*Task description*:
Update the items below by putting "amounts" wherever "values" appears, with everything else unchanged. Leave out the pictures.

*** Opening of Input ***

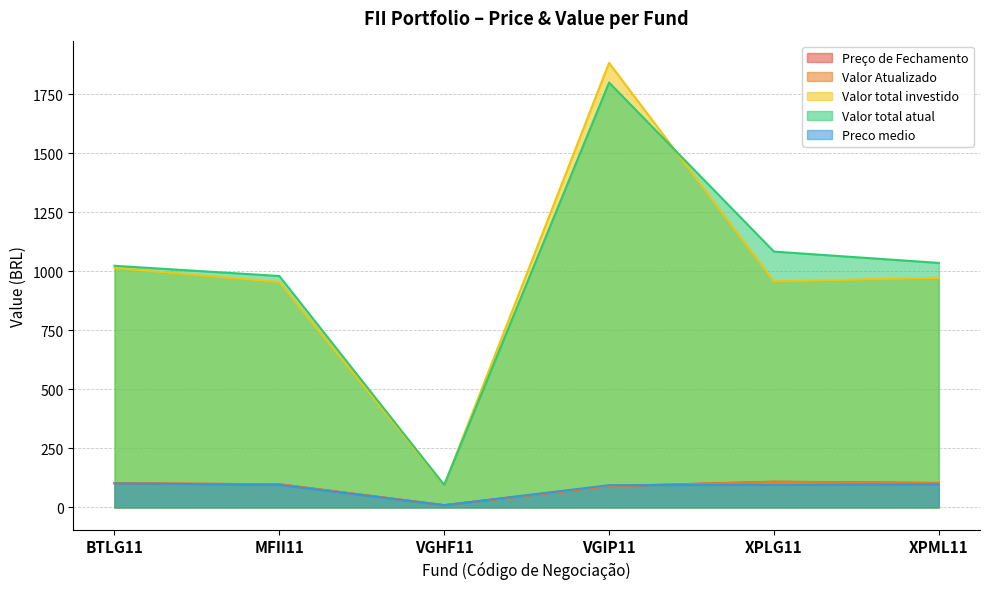

Which has a higher value, XPML11 or BTLG11?

XPML11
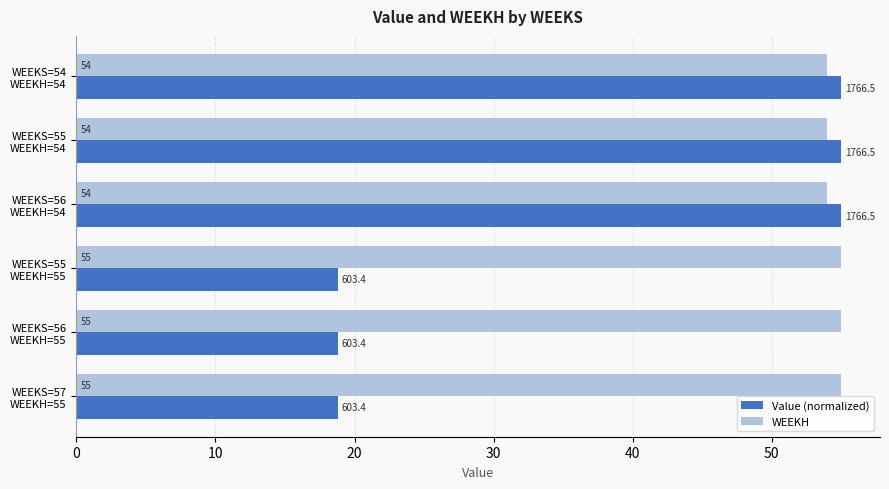

At how many categories does at least one series exceed 38?

6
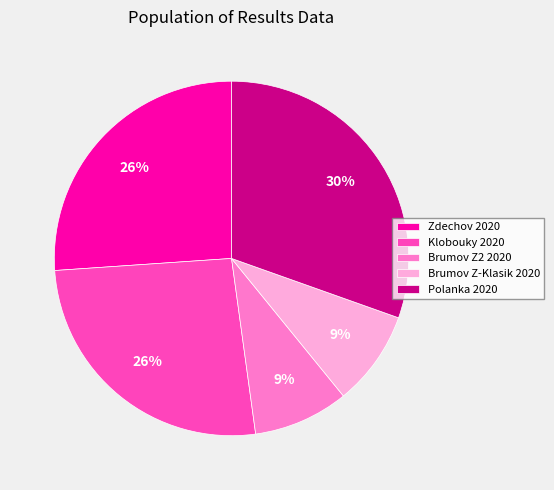

The Zdechov 2020 slice represents 39% of the pie. True or false?

False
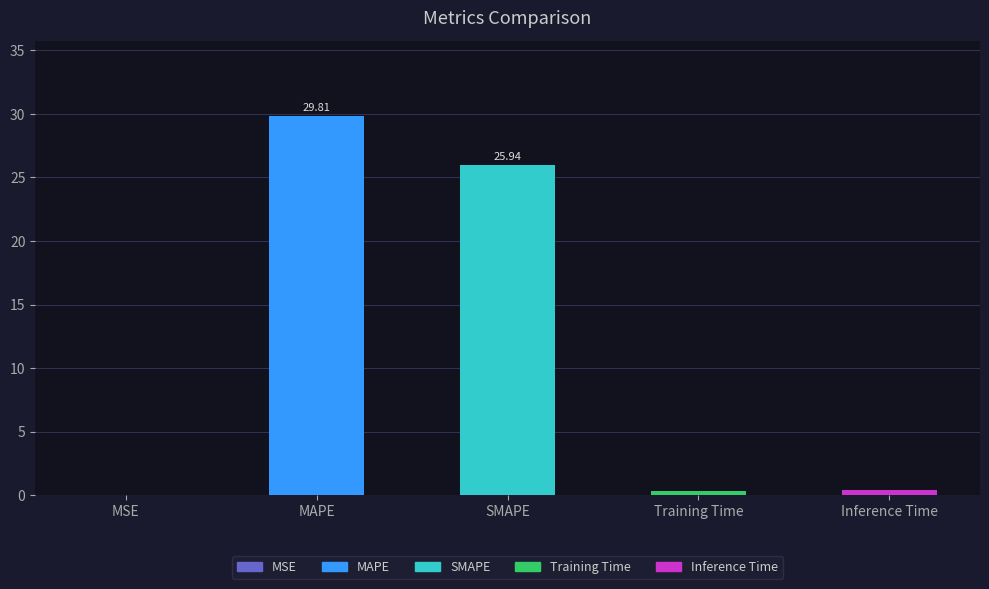

What is the sum of all values?

56.5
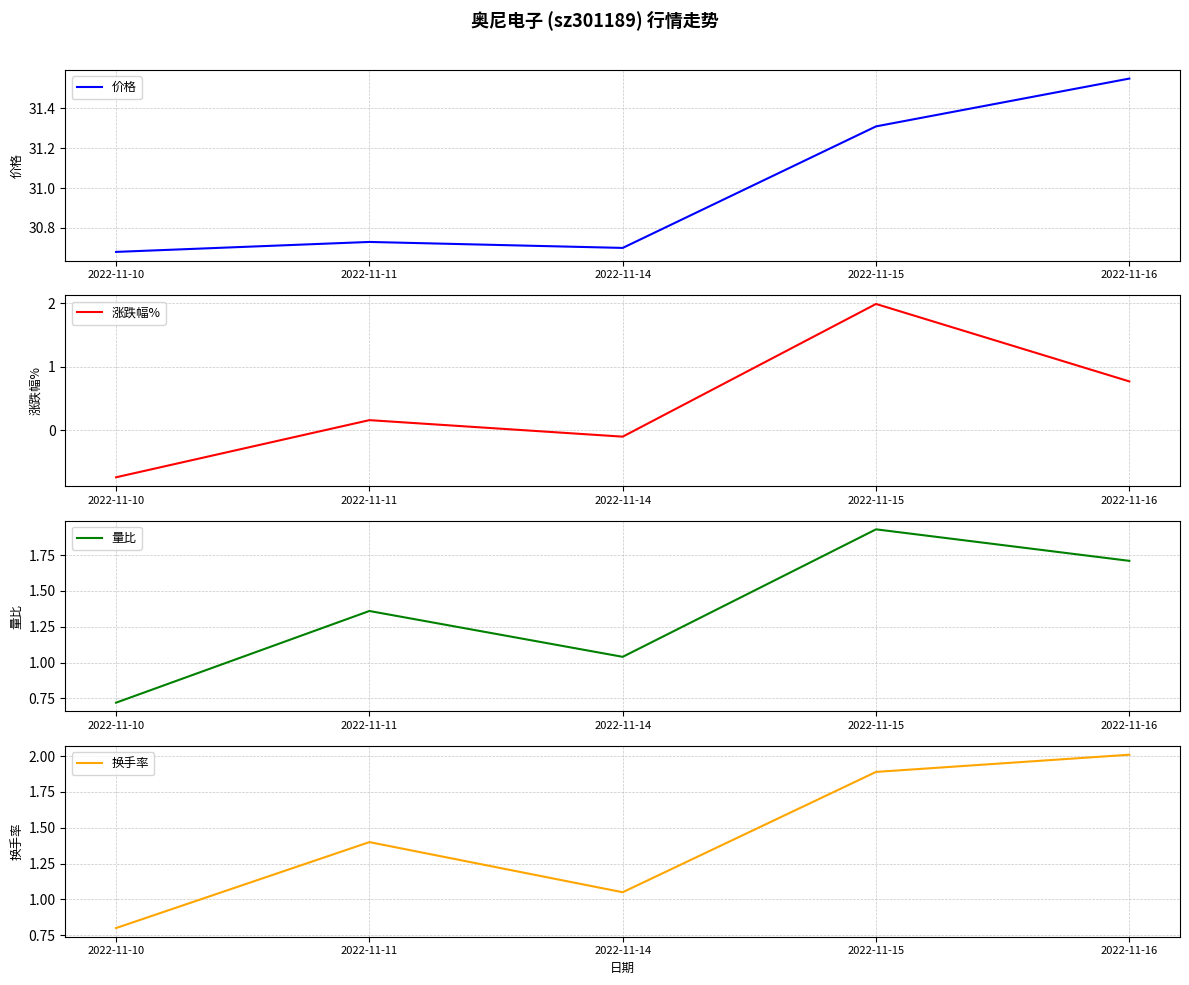

What is the spread (max minus min) of values at 2022-11-16?

30.8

*** Close of Input ***

*Task result*:
Which has a higher value, XPML11 or BTLG11?

XPML11

At how many categories does at least one series exceed 38?

6

The Zdechov 2020 slice represents 39% of the pie. True or false?

False

What is the sum of all amounts?

56.5

What is the spread (max minus min) of amounts at 2022-11-16?

30.8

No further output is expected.